Ticket to the ZenCastle | Crypto | Nsec21

ZenCastle

We are given a tcp server and a hint about jester being a valid username.

Logging in

Having a look at the source code and wikipedia for the CFB block mode, we seem to need to satisfy aes(sha256(X|client_challenge|server_challenge), 0) ⊕ auth_challenge = client_challenge for - let’s say 16 byte - values where server_challenge is random but announced by the server, X is unknown and {client,auth}_challenge are values of our choice.

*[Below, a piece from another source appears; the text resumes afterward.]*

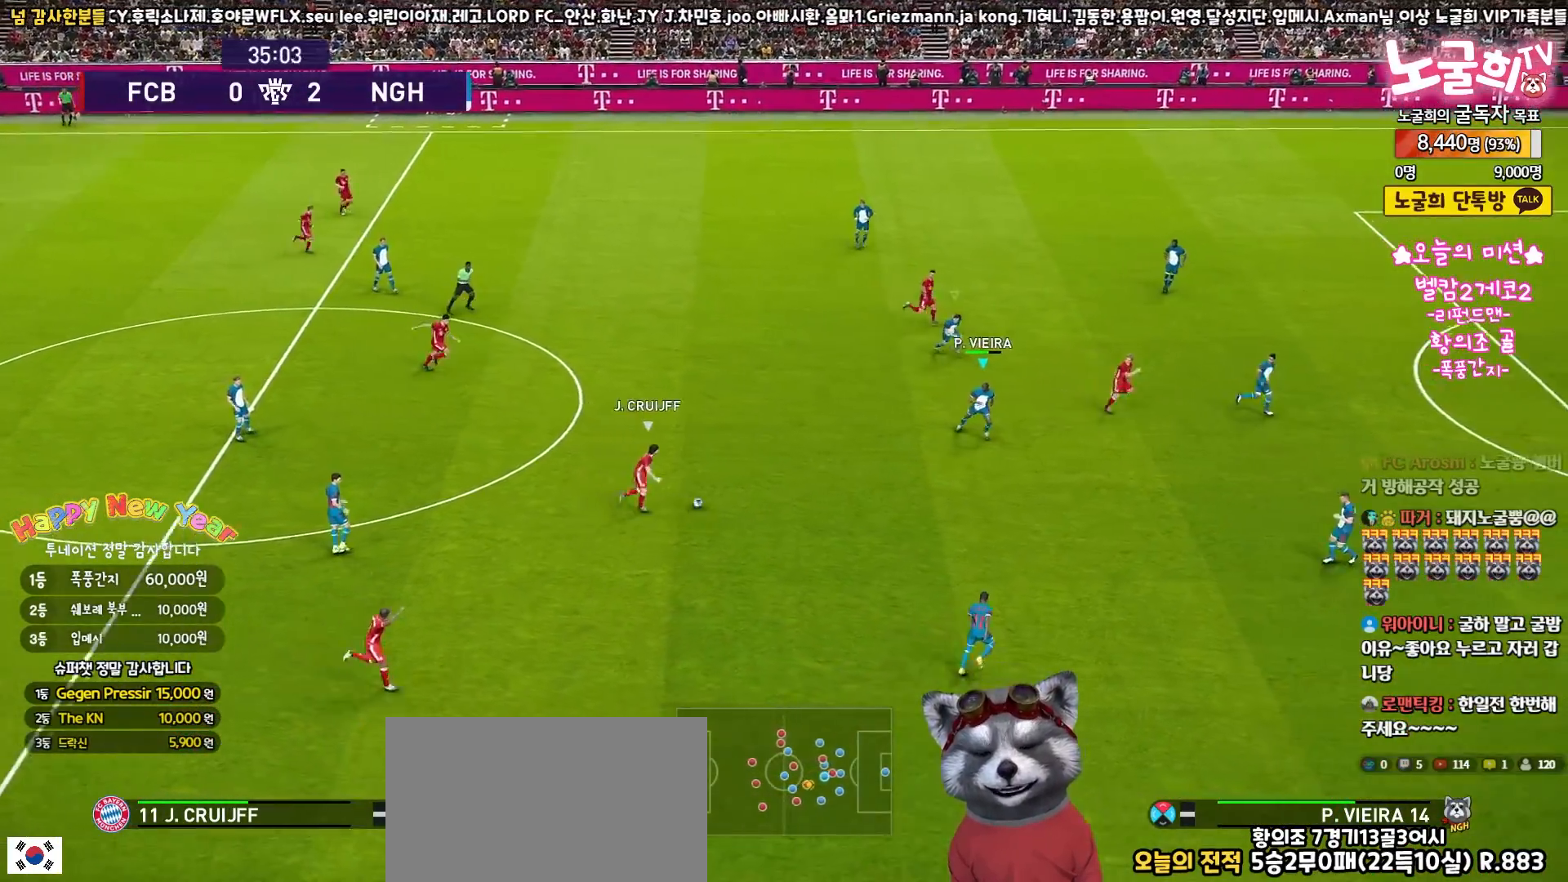
{"buttons": ["SQUARE", "R1", "R2", "L3"], "left_stick": "right", "right_stick": "center", "events": []}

This can’t be right we would need to know the full aes block produced with an unkown sha256 key.

Not enough 禅(zen) .

Maybe there’s a way to get decrypt("") == ""? No, the only way to have file.read(16) return an empty string is to close the connection and we need our connection.

We try some local values (why not zero) and find something odd

>>> cipher = AES.new(b"B"*16, AES.MODE_CFB, b"\x00"*16)
>>> cipher.decrypt(b"\x00"*16)
b'ssssssssssssssss'

Oops what happened here? Shouldn’t the output of aes look random on the full block? Anyhow, this is enough for this first step. As long as auth_challenge == 0 and client_challenge is the same byte repeated 16 times we can log in by trying until the server let’s us in! (remember the key changes every connection)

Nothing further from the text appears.